**RECORDS FOR THE TASK:**
= = =

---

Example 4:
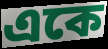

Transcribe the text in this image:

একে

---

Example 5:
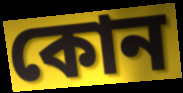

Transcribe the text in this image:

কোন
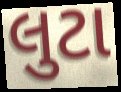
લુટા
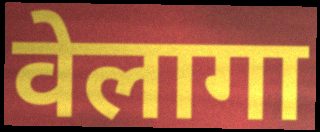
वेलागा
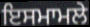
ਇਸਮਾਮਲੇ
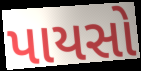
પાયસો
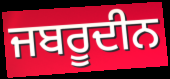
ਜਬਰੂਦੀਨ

= = =

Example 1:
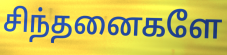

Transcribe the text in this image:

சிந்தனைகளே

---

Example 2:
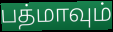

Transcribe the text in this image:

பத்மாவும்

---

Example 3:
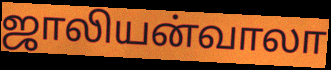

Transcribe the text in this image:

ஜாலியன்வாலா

= = =

**WHAT IS REQUIRED:** Only lines with the word "Example" go in the answer. Take them all from the entries above.

**TASK OUTPUT:**
Example 4:
Example 5:
Example 1:
Example 2:
Example 3:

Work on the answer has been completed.